◆ Text shown ◆
======
Beyond health benefits there are ecological effects to consider as well, and one company stands out. Wild Planet uses sustainable harvesting methods to individually catch younger, wild migratory albacore in the North Pacific, Central Pacific, and coastal New Zealand. Younger albacore in the can results in healthier options for consumers because the younger a fish is the less time it’s had to eat smaller fish loaded with mercury, notes Wild Planet president William Carvalho. “These are much lower in mercury compared to the older, non-migratory brood stock that live deep in the ocean and do not feed at the surface,” he says.

Most canned tuna is cooked twice—before canning and again after. But the tuna that Wild Planet catches is cooked only once in the can, ensuring all those nutrients aren’t lost in the process. And don’t limit yourself to just tuna—Wild Planet salmon and anchovies are also sustainably caught, nutritional powerhouses packed with omega-3 fatty acids.

Need one more reason to crack a can of seafood? The American Heart Association recommends eating fish at least two times a week. Here are some delicious ways to pack your plate with this power food.

Blackened Salmon Sliders With Sprouts & Caper Remoulade

Yield: 9 sliders


  • 2 6-ounce cans Wild Planet salmon
  • 1 tablespoon Cajun spice blend
  • 1  organic egg
  • 2  tablespoons olive oil

Drain Wild Planet salmon and add to a bowl along with Cajun spice and egg. Stir mixture to combine, then form nine 2-tablespoon patties.

Warm olive oil in a nonstick pan and add patties. Cook for 4 minutes per side or until golden. Slider patties can alternatively be brushed with oil and baked at 350 degrees for 15 minutes.


  • 2 tablespoons capers
  • 1⁄2 cup Greek yogurt

Drain capers, and mash lightly in a small bowl. Fold in Greek yogurt.


  • 9 slider buns
  • 1 cup sprouts

Split and toast buns.

Assemble by placing a patty onto slider bun and topping with caper remoulade, sprouts and bun. Serve warm or at room temperature.


  • Canned fish has great binding capabilities when forming cakes or patties.
  • Make sliders bigger for a full-sized burger.
  • Substitute egg with two tablespoons of ground flax to bind fish together.
  • Add sliders, remoulade and sprouts over greens for a bun-free alternative.

Marinated Fennel, Orange & Tuna Slaw

Yield: 4 cups

  • 1 shallot
  • 1 teaspoon sea salt
  • 3 tablespoons olive oil
  • 2 oranges
  • 1 blood orange
  • 1  fennel with fronds
  • 2  5-oz. cans Wild Planet tuna

Mince shallot (approximately 3 tablespoons) and place in a medium bowl, along with sea salt and olive oil.

Zest (approximately 1 teaspoon) and juice one orange (approximately 1⁄4 cup) and add to same bowl.
======
◆ Supplied information ◆
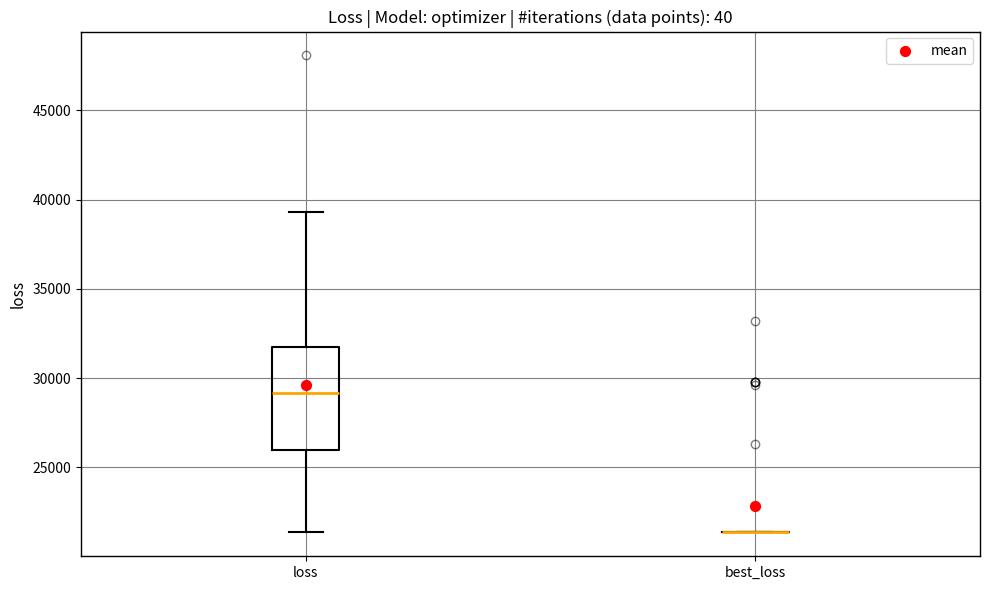

Comparing the boxes themselves (not the whiskers), which one is the tallest?

loss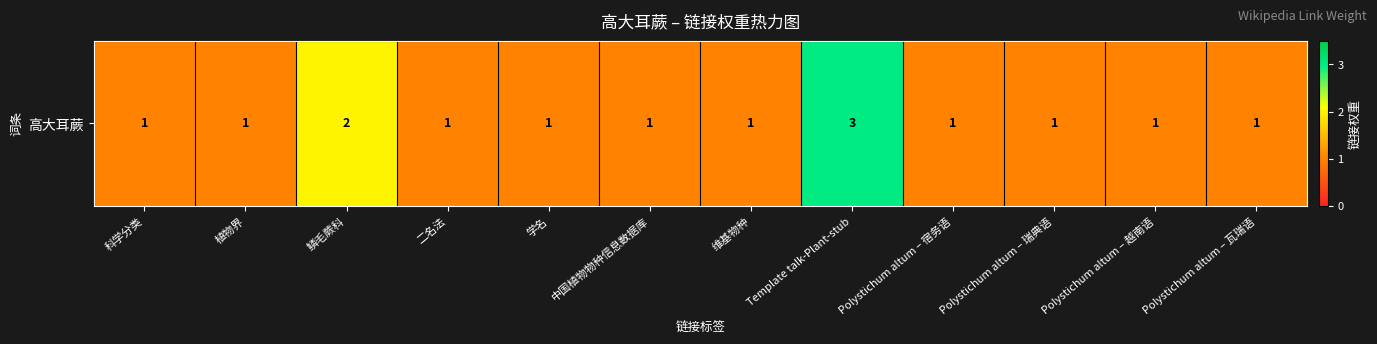

Reading right to left, list all the values displayed in this chart.

1	1	1	1	3	1	1	1	1	2	1	1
======
◆ Problem set ◆
A) According to the canned seafood article, how often does the American Heart Association recommend eating fish?
B) Give the part of the canned seafood article starting at "Warm olive oil" and ending at "in Greek yogurt." again, swapping "Greek yogurt" for "sour cream".
The material has no connection to the canned seafood article.

◆ Answers for this exercise ◆
A) At least two times a week.

B)
Warm olive oil in a nonstick pan and add patties. Cook for 4 minutes per side or until golden. Slider patties can alternatively be brushed with oil and baked at 350 degrees for 15 minutes.


  • 2 tablespoons capers
  • 1⁄2 cup sour cream

Drain capers, and mash lightly in a small bowl. Fold in sour cream.